Another Son, A Better Priest
While the whole Old Testament can be seen as a story of sons, it is also clearly the story of rebellious sons and failed fathers. Beginning with Adam and Cain, down to Ham and Esau, even Jacob’s sons and the idolatry of Israel in Egypt – and Noah, Isaac, Gideon, David – the Bible is filled with dysfunctional families, the failures of fathers and sons. And all of it pictures the great fracture between God and man: our hearts have turned away from the heart of our Father and because of this the hearts of fathers and sons in general are estranged. This is why the human race needed another son, but he needed to be a son descended from Adam and yet somehow a son unlike any other son of Adam.

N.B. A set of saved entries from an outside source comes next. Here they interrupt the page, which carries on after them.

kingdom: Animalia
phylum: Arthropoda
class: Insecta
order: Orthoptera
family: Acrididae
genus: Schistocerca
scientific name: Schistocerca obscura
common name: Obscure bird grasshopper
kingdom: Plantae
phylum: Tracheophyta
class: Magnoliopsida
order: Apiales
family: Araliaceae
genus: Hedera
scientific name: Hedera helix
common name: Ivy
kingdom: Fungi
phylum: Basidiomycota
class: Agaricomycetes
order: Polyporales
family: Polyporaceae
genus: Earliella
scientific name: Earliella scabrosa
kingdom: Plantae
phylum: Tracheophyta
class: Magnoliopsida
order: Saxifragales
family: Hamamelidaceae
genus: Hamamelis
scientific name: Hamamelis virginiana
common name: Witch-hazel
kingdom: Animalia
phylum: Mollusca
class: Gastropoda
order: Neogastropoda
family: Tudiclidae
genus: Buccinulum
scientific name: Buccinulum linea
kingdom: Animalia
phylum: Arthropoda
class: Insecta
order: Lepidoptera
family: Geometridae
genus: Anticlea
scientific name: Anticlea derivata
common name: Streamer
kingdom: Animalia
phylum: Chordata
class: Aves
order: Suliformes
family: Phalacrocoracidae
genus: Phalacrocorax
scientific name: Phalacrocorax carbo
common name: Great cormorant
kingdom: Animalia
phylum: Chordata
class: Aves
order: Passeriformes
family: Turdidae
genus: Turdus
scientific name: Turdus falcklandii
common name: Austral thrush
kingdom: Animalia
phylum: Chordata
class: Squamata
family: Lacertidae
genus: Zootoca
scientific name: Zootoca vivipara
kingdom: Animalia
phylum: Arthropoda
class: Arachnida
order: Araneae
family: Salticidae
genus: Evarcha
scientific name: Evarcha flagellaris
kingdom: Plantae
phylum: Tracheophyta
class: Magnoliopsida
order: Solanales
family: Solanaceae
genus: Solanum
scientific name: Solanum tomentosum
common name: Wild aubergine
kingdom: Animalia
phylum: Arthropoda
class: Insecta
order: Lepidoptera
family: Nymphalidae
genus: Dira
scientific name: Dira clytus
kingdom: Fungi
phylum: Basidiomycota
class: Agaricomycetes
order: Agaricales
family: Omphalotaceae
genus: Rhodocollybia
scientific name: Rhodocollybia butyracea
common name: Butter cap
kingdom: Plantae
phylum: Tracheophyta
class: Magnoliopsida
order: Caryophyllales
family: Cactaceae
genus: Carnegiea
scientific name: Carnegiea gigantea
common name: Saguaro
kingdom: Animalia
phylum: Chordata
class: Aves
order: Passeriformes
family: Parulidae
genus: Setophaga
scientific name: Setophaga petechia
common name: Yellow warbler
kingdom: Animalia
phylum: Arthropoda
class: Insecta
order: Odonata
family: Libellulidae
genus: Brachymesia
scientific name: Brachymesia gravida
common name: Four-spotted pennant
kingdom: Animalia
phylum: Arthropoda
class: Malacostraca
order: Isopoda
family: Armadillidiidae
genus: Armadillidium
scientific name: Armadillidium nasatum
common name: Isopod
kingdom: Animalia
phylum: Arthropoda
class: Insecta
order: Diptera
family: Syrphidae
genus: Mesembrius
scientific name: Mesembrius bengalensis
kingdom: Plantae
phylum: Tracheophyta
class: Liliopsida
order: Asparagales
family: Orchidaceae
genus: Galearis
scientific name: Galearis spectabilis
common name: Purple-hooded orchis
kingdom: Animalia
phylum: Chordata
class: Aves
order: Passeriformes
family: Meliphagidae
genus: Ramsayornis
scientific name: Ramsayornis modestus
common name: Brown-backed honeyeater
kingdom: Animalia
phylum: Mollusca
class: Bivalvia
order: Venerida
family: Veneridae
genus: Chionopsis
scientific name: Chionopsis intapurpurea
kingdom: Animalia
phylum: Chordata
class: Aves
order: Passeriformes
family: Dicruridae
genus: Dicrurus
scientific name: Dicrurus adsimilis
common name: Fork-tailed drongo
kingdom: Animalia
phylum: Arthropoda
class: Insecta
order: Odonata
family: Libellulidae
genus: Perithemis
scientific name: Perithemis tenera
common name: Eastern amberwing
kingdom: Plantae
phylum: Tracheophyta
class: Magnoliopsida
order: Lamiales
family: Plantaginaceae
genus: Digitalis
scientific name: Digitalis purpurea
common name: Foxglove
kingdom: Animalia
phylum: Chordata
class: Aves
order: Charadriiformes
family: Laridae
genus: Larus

And this explains the excitement of the New Testament’s proclamation of Jesus, the Son of God, our High Priest to lead us back to God and to lead us on our Father’s mission in the world. This is why the orthodox faith has always taught that Jesus is fully God and fully man: He is descended from Adam as a human and therefore one of us, tempted like us yet without sin, but therefore also fully God in order to bear God’s image perfectly, bear the curse for our sin, and rise up triumphant over death to bring many sons to glory (Heb. 2:10).
Conclusion & Applications
In many old artistic depictions of the Ascension of Jesus there are scenes of the reunion between the Father and the Prodigal Son. And at first glance that could seem strange (Jesus, isn’t the Prodigal Son is He?). But the gospel is that the perfect, eternal Son left His Father’s house in order to go into the far country of sickness, sin, and death to take on the failures, the pain, the rebellion, and the death of all the rebel sons and then bring them all home to the glory of His Father (Jn. 3:16). You are invited home to your Father through the Messenger of the New Covenant, Jesus, and in this home, you have a place, a role, a mission to carry out.